An even broader issue is that prediction scores are typically validated for a single baseline calculation, but atherosclerosis is a dynamic process. Given changes in aging, lifestyle, and environment, medications, and progression of medical comorbidities, risk assessment should not be static, but should ideally update with new information to prevent model decay. Finally, risk calculators are intended to reduce use of low-yield therapy in those at low risk, increase use of therapies in those at high risk, and facilitate treatment or further testing discussions between physicians and patients in those at intermediate risk. Thus, it is of paramount importance that the scores provide readily understandable and communicable information to patients. Unfortunately, in the absence of these implementation steps, manuscripts reporting on even highly accurate static risk scores may be much ado about nothing with regards to improving clinical care.
With the widespread success of predictive tools in shaping choices and behavior in online commerce, the failure of predictive analytics to match this success in health care is notable. As the paper by Bundy et al. shows, CKD-specific scores have the potential to improve prediction in the context of CKD, particularly when all available data such as novel biomarkers are utilized.
We “predict” a wave of additional risk assessment research that will likely include -omics, behavioral, and lifestyle data, and not just routine markers of existing subclinical disease.

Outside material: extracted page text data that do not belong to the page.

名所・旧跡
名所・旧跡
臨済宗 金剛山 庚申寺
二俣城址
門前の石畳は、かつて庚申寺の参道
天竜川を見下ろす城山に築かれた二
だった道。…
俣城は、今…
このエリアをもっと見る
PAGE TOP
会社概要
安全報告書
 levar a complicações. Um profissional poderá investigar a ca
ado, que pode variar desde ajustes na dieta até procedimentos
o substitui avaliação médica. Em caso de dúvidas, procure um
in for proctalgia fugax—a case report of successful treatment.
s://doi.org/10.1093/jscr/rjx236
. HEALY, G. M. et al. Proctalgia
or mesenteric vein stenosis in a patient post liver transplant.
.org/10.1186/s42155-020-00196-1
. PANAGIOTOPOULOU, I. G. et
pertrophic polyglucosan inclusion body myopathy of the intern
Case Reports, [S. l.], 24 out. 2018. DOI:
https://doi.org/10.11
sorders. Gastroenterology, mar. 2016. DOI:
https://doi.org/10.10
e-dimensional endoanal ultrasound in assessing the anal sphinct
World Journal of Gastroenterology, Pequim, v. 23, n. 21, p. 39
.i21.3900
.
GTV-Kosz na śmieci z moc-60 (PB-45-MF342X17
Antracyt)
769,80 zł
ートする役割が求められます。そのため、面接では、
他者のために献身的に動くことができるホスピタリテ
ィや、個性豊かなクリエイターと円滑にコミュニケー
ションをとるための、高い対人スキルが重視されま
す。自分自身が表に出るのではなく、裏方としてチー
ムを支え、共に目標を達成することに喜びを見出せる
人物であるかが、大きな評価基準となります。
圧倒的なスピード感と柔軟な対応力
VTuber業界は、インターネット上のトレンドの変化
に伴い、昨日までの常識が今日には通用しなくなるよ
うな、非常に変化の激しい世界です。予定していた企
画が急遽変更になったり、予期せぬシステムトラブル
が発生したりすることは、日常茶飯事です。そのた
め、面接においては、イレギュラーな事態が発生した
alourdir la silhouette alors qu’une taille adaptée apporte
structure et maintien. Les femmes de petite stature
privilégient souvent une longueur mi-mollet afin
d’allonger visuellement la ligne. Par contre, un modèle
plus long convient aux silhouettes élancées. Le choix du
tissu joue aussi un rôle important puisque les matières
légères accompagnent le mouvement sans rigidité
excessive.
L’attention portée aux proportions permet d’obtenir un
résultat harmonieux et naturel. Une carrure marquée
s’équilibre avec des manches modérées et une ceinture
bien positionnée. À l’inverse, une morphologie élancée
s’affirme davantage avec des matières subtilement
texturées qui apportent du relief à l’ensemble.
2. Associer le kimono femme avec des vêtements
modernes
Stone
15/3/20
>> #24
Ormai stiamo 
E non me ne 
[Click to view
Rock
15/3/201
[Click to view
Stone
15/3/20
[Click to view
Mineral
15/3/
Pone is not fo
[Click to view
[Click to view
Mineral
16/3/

However, we would suggest future research needs to go beyond static risk prediction and do the necessary work to validate longitudinally updated models and their accompanying implementation. In conclusion, the aphorism by famous British statistician George Box still holds true that “all models are wrong, but some are useful.” To the scientists interested in data analytics and predictive modeling, we would urge they make them simple, easy to understand, and, above all, useful.

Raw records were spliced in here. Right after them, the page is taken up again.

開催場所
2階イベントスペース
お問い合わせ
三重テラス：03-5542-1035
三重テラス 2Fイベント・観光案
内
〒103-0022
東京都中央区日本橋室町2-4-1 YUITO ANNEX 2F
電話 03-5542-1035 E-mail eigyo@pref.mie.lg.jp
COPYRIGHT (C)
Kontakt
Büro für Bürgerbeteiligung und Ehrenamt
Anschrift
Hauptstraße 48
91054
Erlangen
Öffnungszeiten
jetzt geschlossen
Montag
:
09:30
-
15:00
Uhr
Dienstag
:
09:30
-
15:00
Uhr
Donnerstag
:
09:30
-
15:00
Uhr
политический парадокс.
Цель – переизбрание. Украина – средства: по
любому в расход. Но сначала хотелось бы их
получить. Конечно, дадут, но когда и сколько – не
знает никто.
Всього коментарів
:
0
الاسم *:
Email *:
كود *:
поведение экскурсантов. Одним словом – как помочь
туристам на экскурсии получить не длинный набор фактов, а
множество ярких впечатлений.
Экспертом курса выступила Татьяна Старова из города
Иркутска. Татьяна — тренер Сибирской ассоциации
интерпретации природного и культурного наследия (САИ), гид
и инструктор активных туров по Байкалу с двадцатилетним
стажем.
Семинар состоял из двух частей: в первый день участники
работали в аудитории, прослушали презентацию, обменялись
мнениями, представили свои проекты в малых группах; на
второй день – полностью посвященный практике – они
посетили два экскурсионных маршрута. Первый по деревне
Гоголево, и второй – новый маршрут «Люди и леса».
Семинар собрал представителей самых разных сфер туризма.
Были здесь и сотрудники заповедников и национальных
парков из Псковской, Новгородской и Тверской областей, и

D.M. Charytan reports receiving personal fees or fees paid by Janssen Pharmaceuticals to the Baim Institute; reports receiving consulting fees from Allena Pharmaceuticals, Amgen, AstraZeneca, CSL Behring, Eli Lilly/Boehringer Ingelheim, Fresenius, Gilead, GlaxoSmithKline, Janssen (steering committee), Medtronic/Covidien, Merck, Novo Nordisk, PLC Medical, Renalytix, Zogenix, and Zoll; reports reciving research support from Amgen, Bioporto clinical trial support, Gilead, Medtronic, and NovoNordisk; reports having an advisory or leadership role with CJASN; and reports other interests or relationships through receiving expert witness fees related to proton pump inhibitors. The remaining author has nothing to disclose.